A cette période, les ventes augmentent de plus de 50 % puisque 13 % des ménages français mangent de l'agneau contre 5 % le reste de l'année selon des données du panel Kantar en 2010. De plus, « On sait que « grâce » à Pâques, l’activité d’abattage progresse. L’année dernière, en avril ce fut une hausse de 26 %. » explique Fréderic Freund, directeur de l’Œuvre d’Assistance aux Bêtes d’Abattoirs.
A titre de comparaison, 200 000 ovins sont égorgés durant la fête de l’Aïd-el-Kébir, selon l’OABA.
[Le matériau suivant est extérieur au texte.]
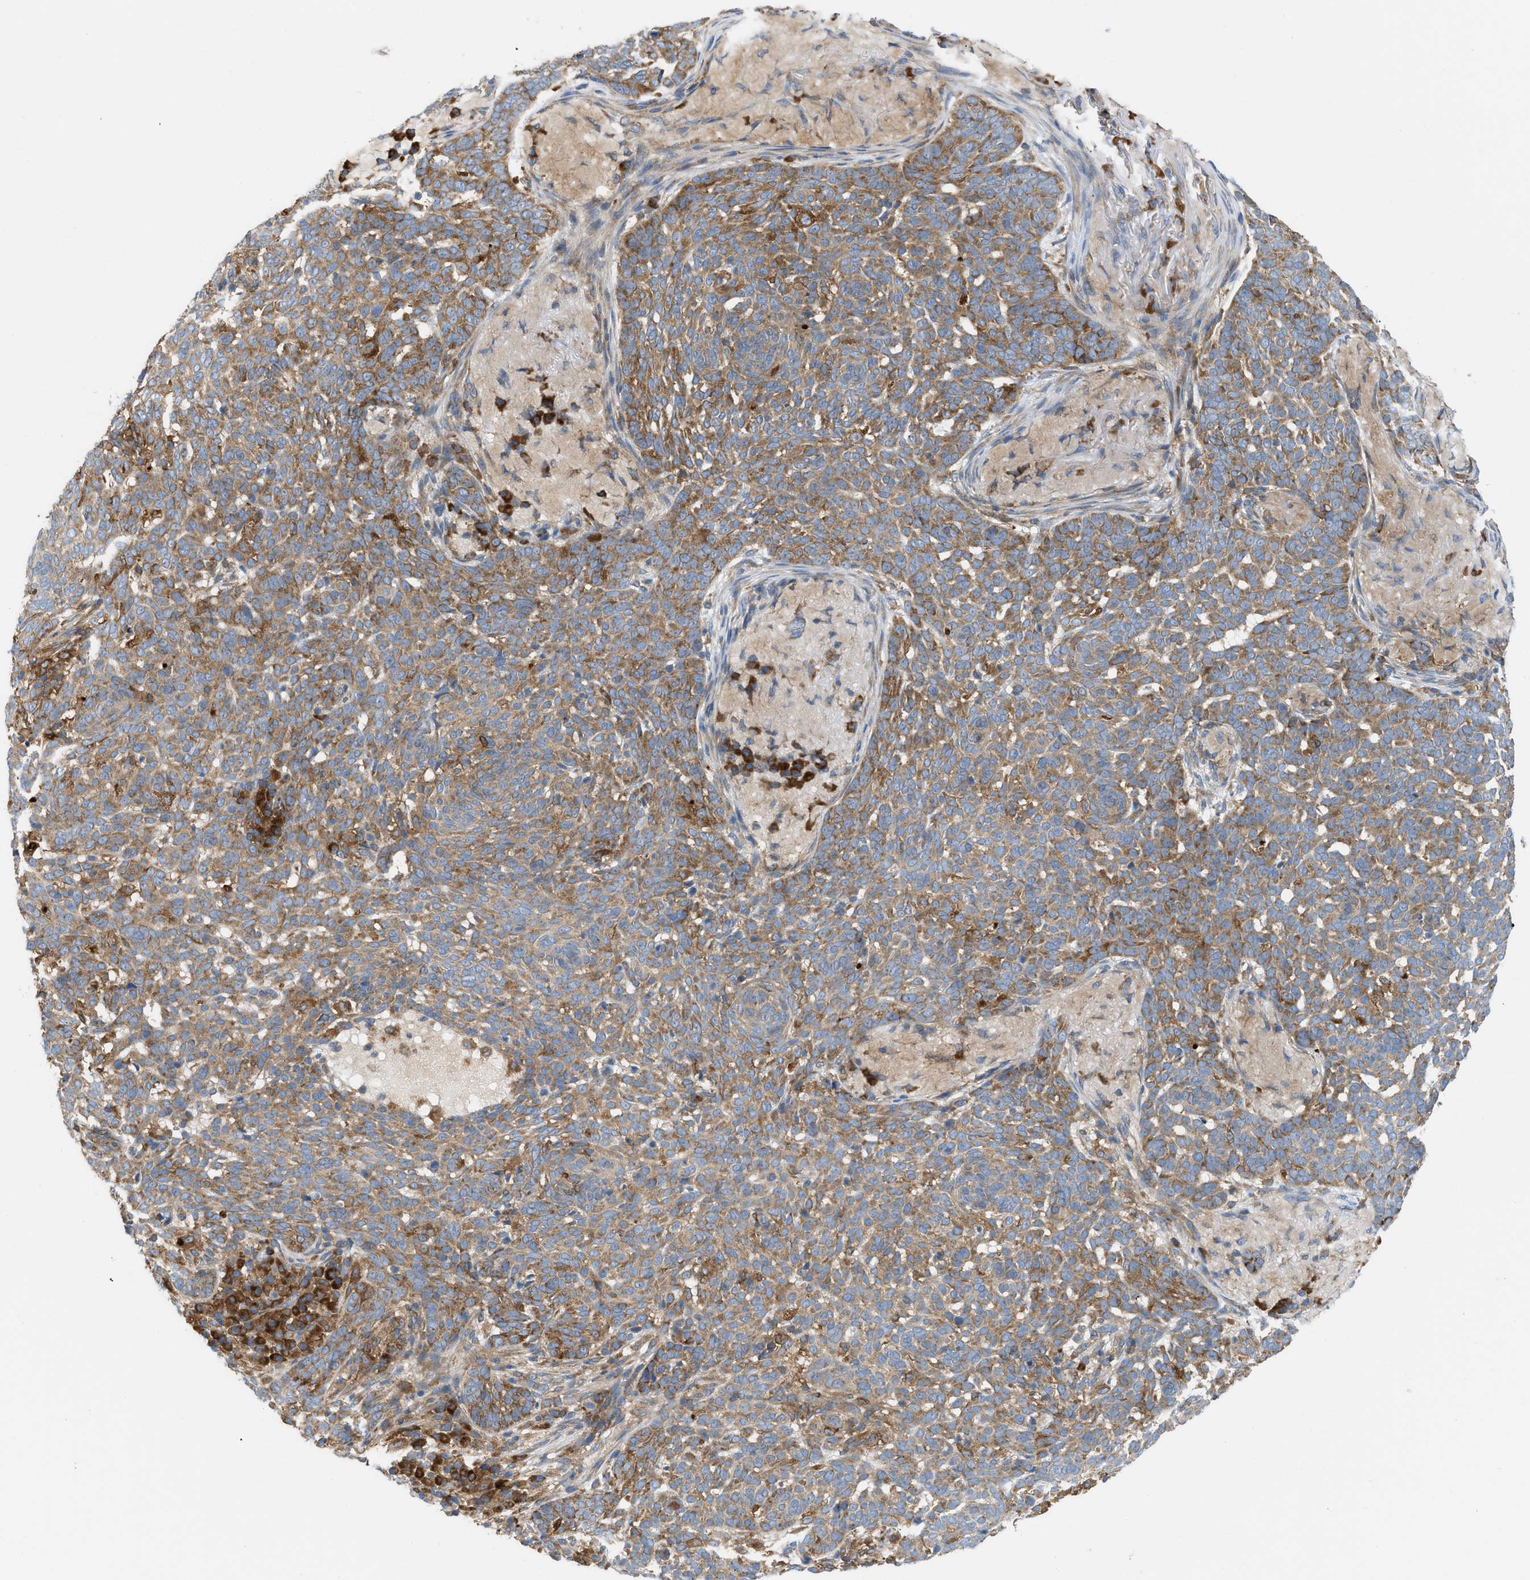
{"staining": {"intensity": "moderate", "quantity": ">75%", "location": "cytoplasmic/membranous"}, "tissue": "skin cancer", "cell_type": "Tumor cells", "image_type": "cancer", "snomed": [{"axis": "morphology", "description": "Basal cell carcinoma"}, {"axis": "topography", "description": "Skin"}], "caption": "Skin cancer (basal cell carcinoma) stained for a protein reveals moderate cytoplasmic/membranous positivity in tumor cells. The staining is performed using DAB brown chromogen to label protein expression. The nuclei are counter-stained blue using hematoxylin.", "gene": "GPAT4", "patient": {"sex": "male", "age": 85}}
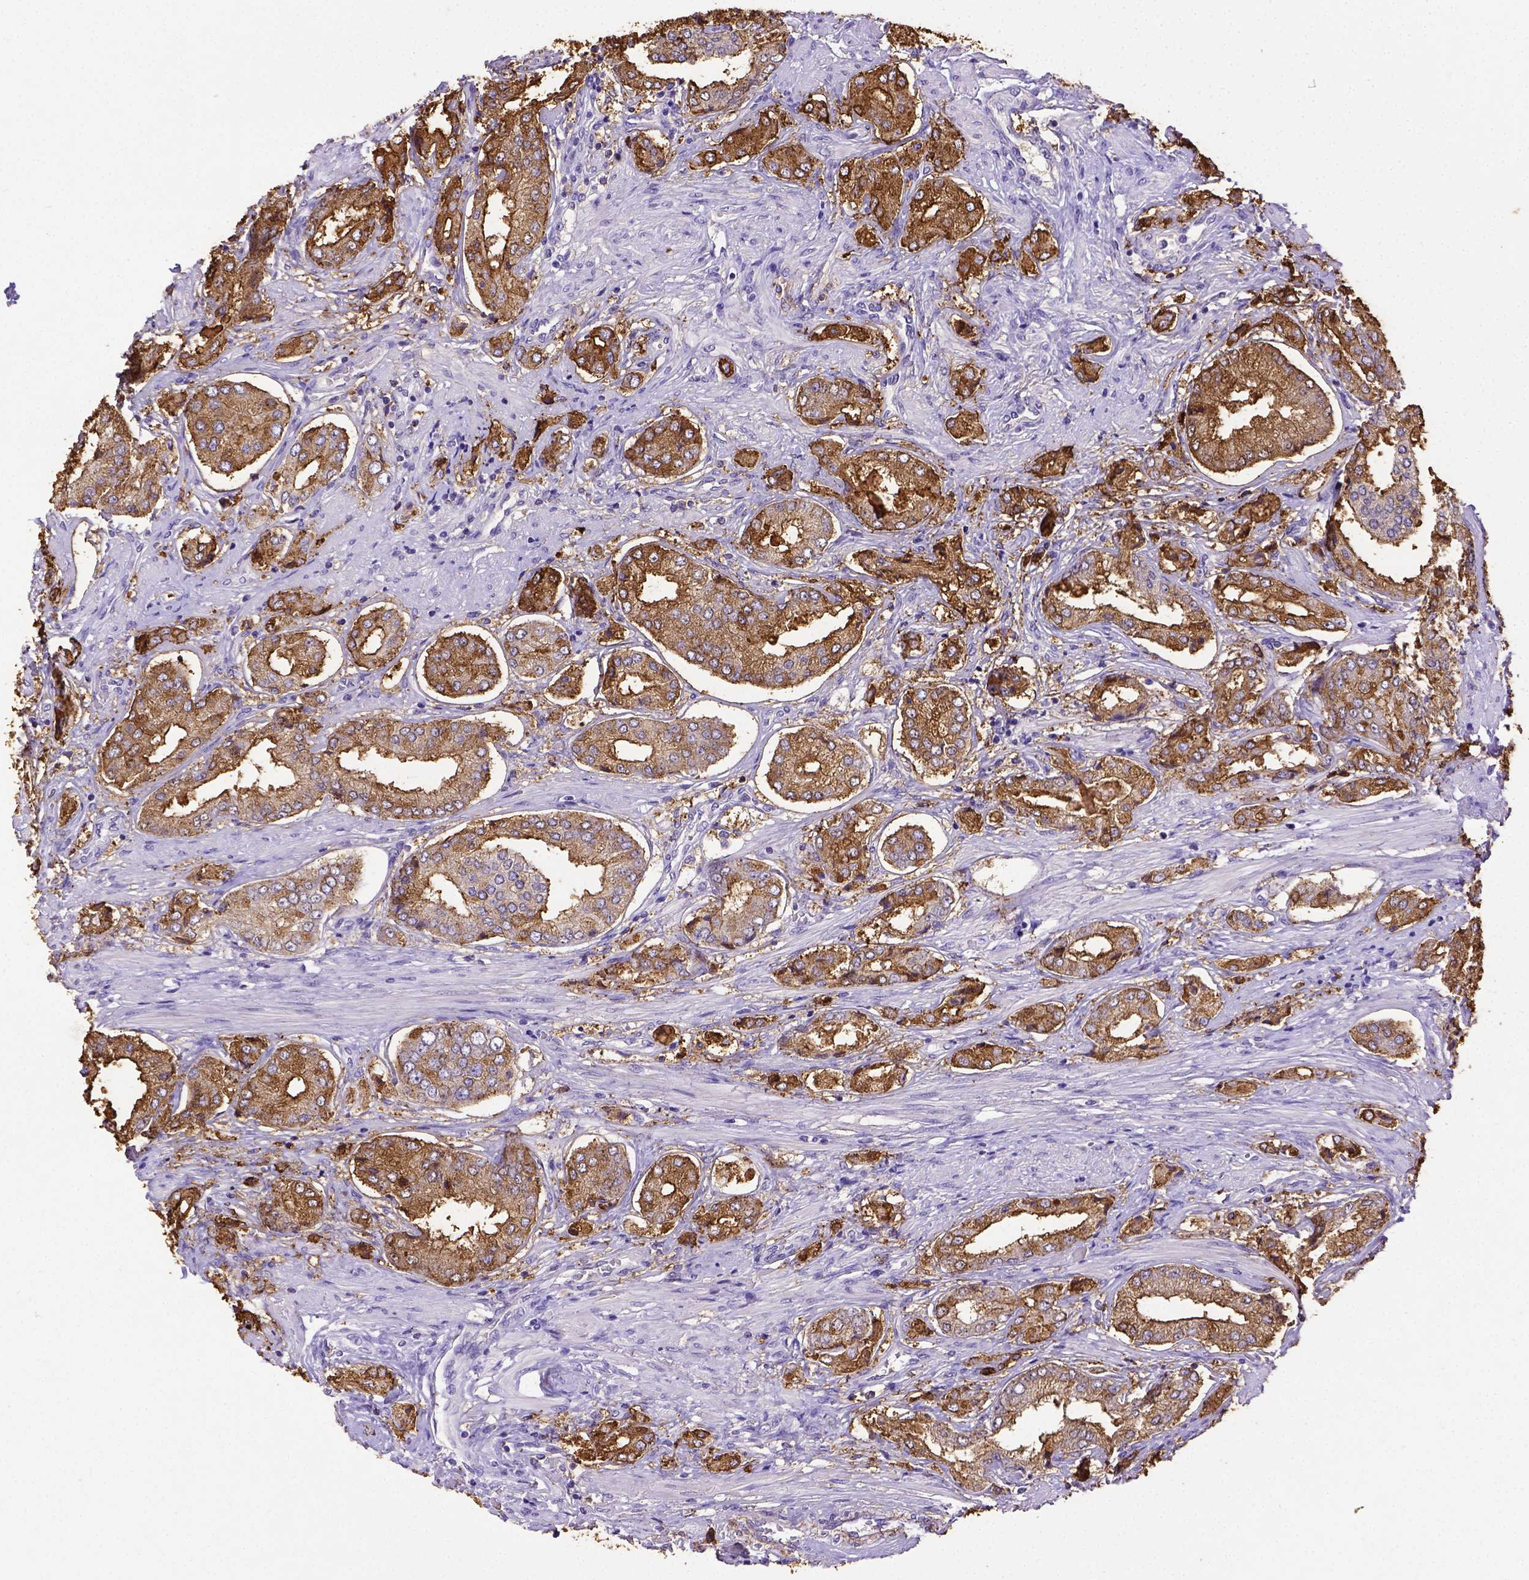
{"staining": {"intensity": "moderate", "quantity": ">75%", "location": "cytoplasmic/membranous"}, "tissue": "prostate cancer", "cell_type": "Tumor cells", "image_type": "cancer", "snomed": [{"axis": "morphology", "description": "Adenocarcinoma, NOS"}, {"axis": "topography", "description": "Prostate"}], "caption": "Protein expression analysis of adenocarcinoma (prostate) displays moderate cytoplasmic/membranous expression in approximately >75% of tumor cells. Nuclei are stained in blue.", "gene": "B3GAT1", "patient": {"sex": "male", "age": 63}}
Et malheureusement, le sort réservé à ces agneaux, qui symbolisent les vertus d’innocence, de douceur et de bonté dans la religion, n’aura rien de tendre. Comme tous les autres animaux destinés à la consommation, ils seront massacrés dans des abattoirs qui, pour la plupart, semblent ne pas se préoccuper du bien-être animal. Les récentes vidéos tournées dans les abattoirs d’Alès et du Vigan tendent à le démontrer. D’ailleurs, selon des chiffres communiqués par le ministère de l’Agriculture à la Cour des comptes en 2012, « un établissement de boucherie sur seize ne répond toujours pas aux normes européennes » cite Anne De Loisy dans son livre Bon appétit (Presses de la Cité).
Sans compter les terribles conditions de transport des nombreux ovins importés du Royaume-Uni et de la Nouvelle-Zélande pour servir le marché français.

Heureusement, grâce à l’information et la sensibilisation du public,
la consommation d’agneau tend à baisser d’année en année à Pâques.